|PETER V. SMILDE,
MORTGAGE TEMPS, INC.; NORWEST MORTGAGE, INC.; J. MICHAEL HIRSCH; JOHN ORMBERG; ATI TITLE CO.; NORWEST CORP.; MPLS DEPT/COMMISSION ON CIVIL RIGHTS,
The district court summarily denied plaintiff Peter V. Smilde's "motion for reconsideration," and plaintiff appeals.(1) On appeal, we review only the district court's denial of the Rule 60(b) motion and not the underlying judgment itself, Van Skiver v. United States, 952 F.2d 1241, 1243 (10th Cir. 1991), and we are free to affirm the district court on any basis supported by the record, United States v. Sandoval, 29 F.3d 537, 542 n.6 (10th Cir. 1994). After reviewing the district court's ruling for abuse of discretion, Van Skiver, 952 F.2d at 1242, 1243, we affirm.
The order dismissing plaintiff's underlying action was entered by the court on February 23, 2000. Plaintiff contends that, although he had alerted the clerk of the district court as to his change of address well before that date, the order was sent to the wrong address. He apparently did not receive a copy of the order until after January 8, 2001. Shortly thereafter, plaintiff filed his Rule 60(b) motion.
On appeal, plaintiff argues that the district court dismissed his motion as untimely and that he should not be penalized for the delay attributable to the district court clerk. Plaintiff mischaracterizes the action of the district court. Plaintiff's motion was summarily denied in a minute order. The court's allusion to untimeliness came later when it denied plaintiff permission to appeal in forma pauperis.
In his motion for reconsideration, plaintiff recited the facts surrounding his late receipt of the district court order. He then requested the court to amend its judgment to allow a transfer of venue to the District of Minnesota. Plaintiff had never before requested a change of venue; indeed, he had opposed such a move at every opportunity. A Rule 60(b) motion is an inappropriate vehicle by which to advance arguments plaintiff could have made at the time defendants filed their motions to dismiss. See Van Skiver, 952 F.2d at 1243. Plaintiff does not suggest that he would have made any different arguments in support of his request for relief from judgment had he received the court's order in a more timely fashion. Thus, even had plaintiff received the order of the district court sooner, his motion would still have been denied.(2)
Plaintiff argues that this court may issue a mandamus order permitting the change of venue. Mandamus is a drastic remedy, wholly inapposite to this case. See Allied Chem. Corp. v. Daiflon, Inc., 449 U.S. 33, 34 (1980).

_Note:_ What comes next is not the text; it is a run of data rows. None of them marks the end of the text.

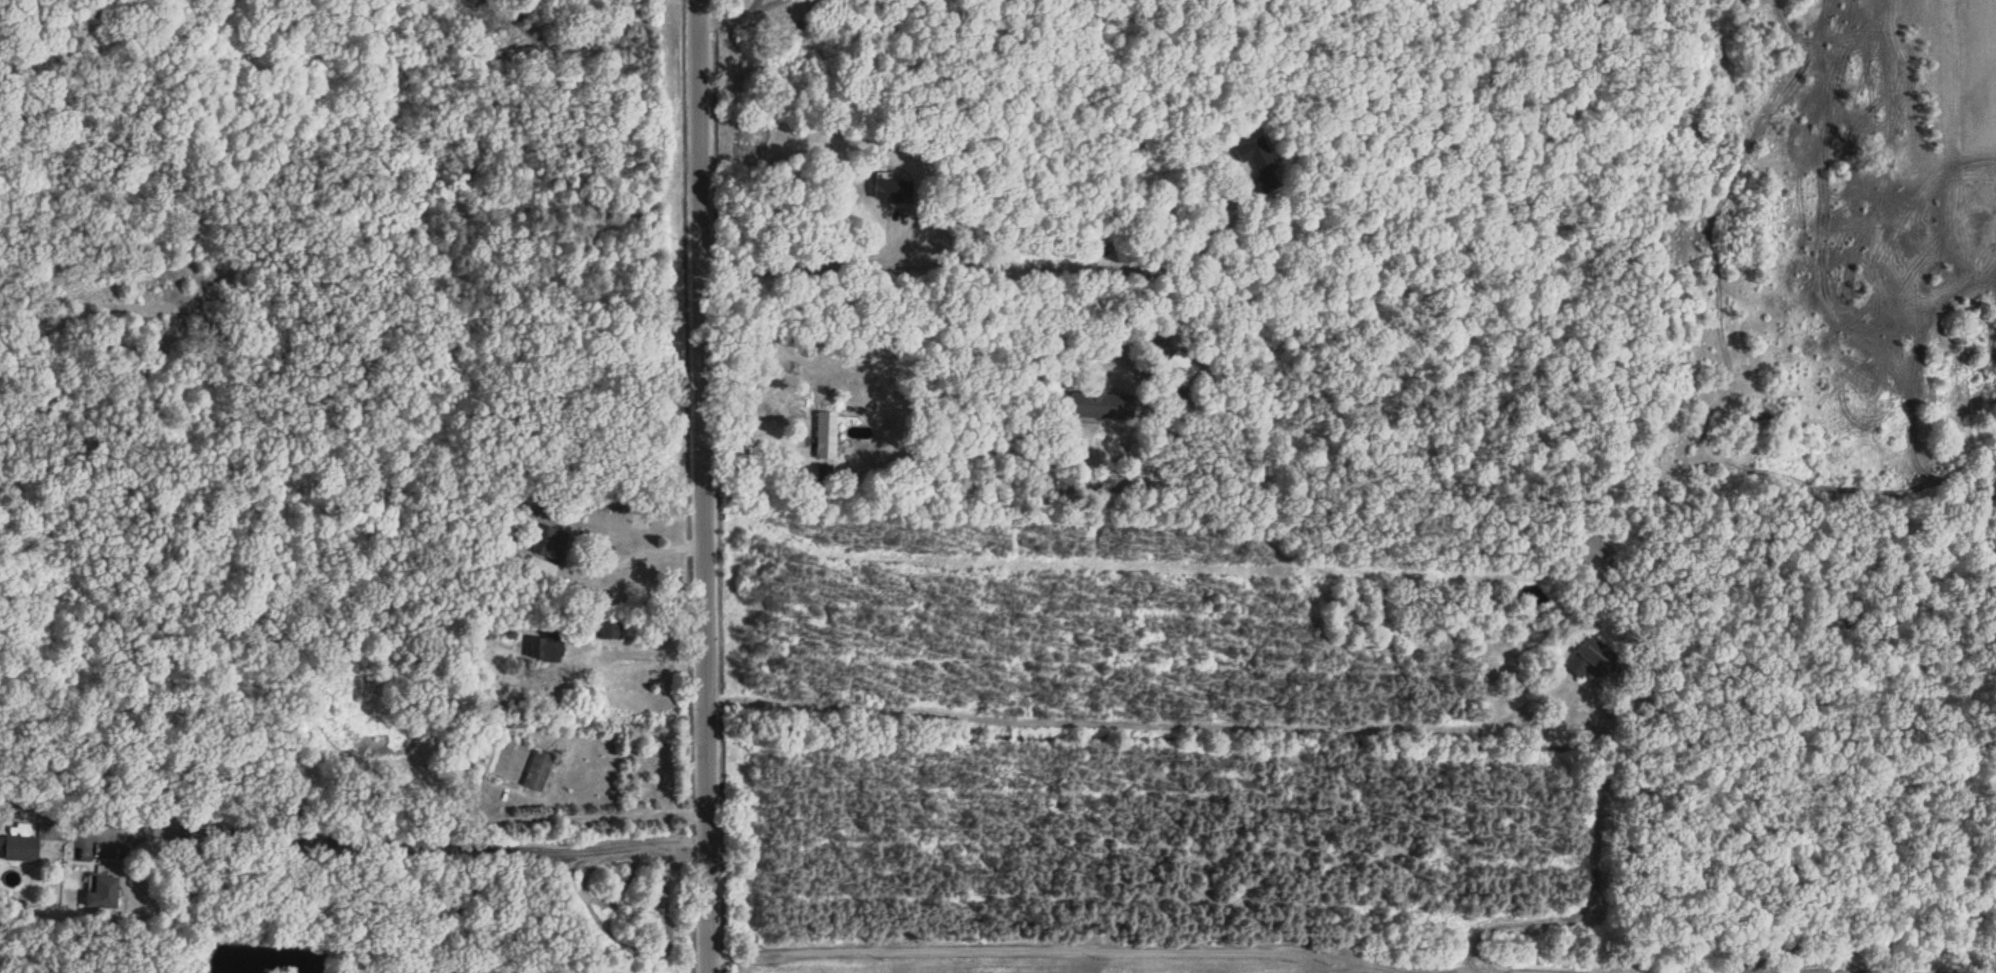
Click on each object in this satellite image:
building: (1261, 159)
building: (895, 189)
road: (989, 265)
road: (1124, 311)
building: (1103, 404)
building: (827, 434)
road: (757, 442)
road: (704, 486)
building: (552, 541)
building: (1597, 547)
road: (646, 554)
road: (1125, 562)
building: (542, 570)
building: (613, 629)
building: (549, 648)
road: (656, 652)
building: (1597, 658)
road: (1395, 727)
building: (540, 769)
building: (1609, 833)
road: (407, 840)
building: (24, 847)
building: (108, 891)
road: (1017, 949)
road: (1514, 971)

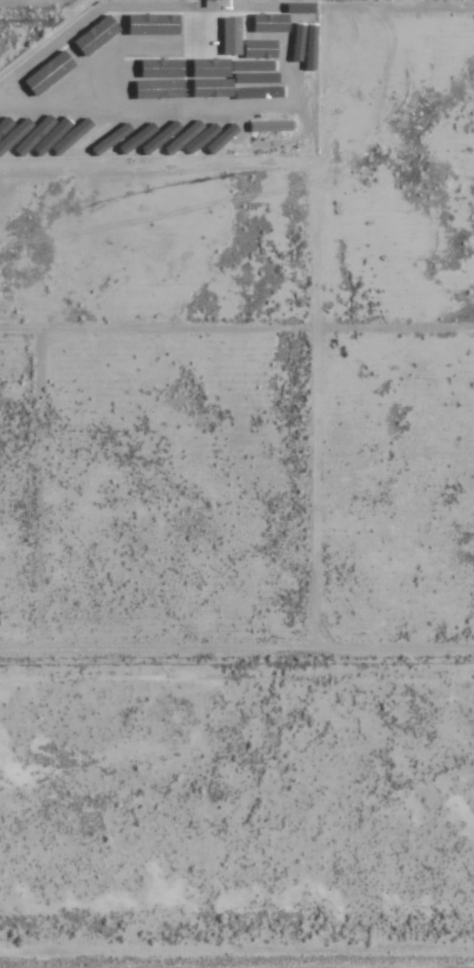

Plaintiff's motion for permission to appeal in forma pauperis is GRANTED. The judgment of the United States District Court for the District of Colorado is AFFIRMED.
Entered for the Court
James E. Barrett
Senior Circuit Judge
*. This order and judgment is not binding precedent, except under the doctrines of law of the case, res judicata, and collateral estoppel. The court generally disfavors the citation of orders and judgments; nevertheless, an order and judgment may be cited under the terms and conditions of 10th Cir. R. 36.3.
1. The Federal Rules of Civil Procedure do not recognize a "motion for reconsideration." Depending upon when it was filed, such a motion is treated as either a motion to alter or amend the judgment filed pursuant to Rule 59(e), or as a Rule 60(b) motion seeking relief from the judgment. Van Skiver v. United States, 952 F.2d 1241, 1243 (10th Cir. 1991). Because plaintiff filed his motion more than ten days after the date of the judgment, it is properly treated as a Rule 60(b) motion. Id. Contrary to plaintiff's contention in his reply brief, his motion was not one brought under Rule 60(a) which allows for correction of clerical mistakes. In his motion, plaintiff clearly requested that the district court amend its judgment to allow a change of venue.
2. In his reply brief, plaintiff cites Fed. R. Civ. P. 52(b) which has no application here.